Wednesday, February 13, 2013

Getting Cozy with City Directories

Today I spent a couple of hours in the afternoon working on my own family history. I felt guilty for doing so, like I should have been doing something else, but that's another blog post.

I spent that time hanging out in the U.S. City Directories, 1821-1989 (Beta) database at, as well as the directories at Fold3.

By searching the Milwaukee and Chicago city directories from 1883-1896, I was able to put together a residential and employment timeline of the short adult life of my great-great grandfather, Harry Baerecke. He died of tuberculosis at age 28.

My search experience left a bit to be desired. Ancestry's search results did not retrieve records for 1884, 1885 and 1886, though Harry was clearly in those directories. I manually searched through those years to find them. I previously had the same experience searching for Thibodeaux in old Los Angeles directories.

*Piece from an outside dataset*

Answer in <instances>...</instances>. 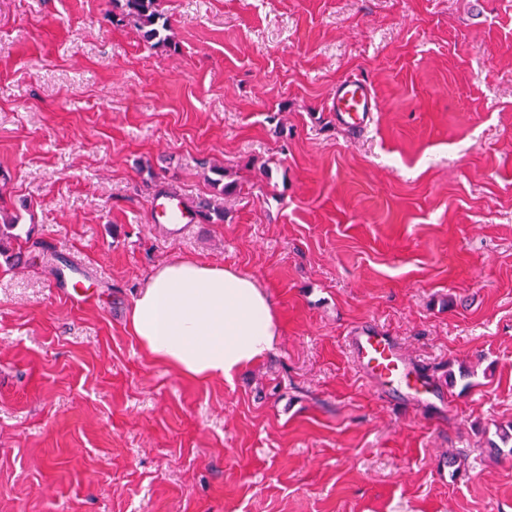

So consider this your friendly reminder to not fully rely on's generated search results. Get thorough when searching city directories (or anything for that matter) at any website. You'll be glad you did.


  1. Amy:
    Thanks for your post.

    I have taken to always browsing Ancestry's beta directories rather than counting on their search function. That gives me the opportunity to look through the directory for additional town/city information that I might otherwise miss. And since everything is alphabetical, anyway, it really doesn't take much more time.

    I have found their search function useful when I wanted to locate other people with unknown and different surnames at the same address. Just put the address in the keyword slot.

  2. I was so glad when ancestry added city directories and I found information that we didn't know before. I need to take your advice and search for those years I didn't find with the search function.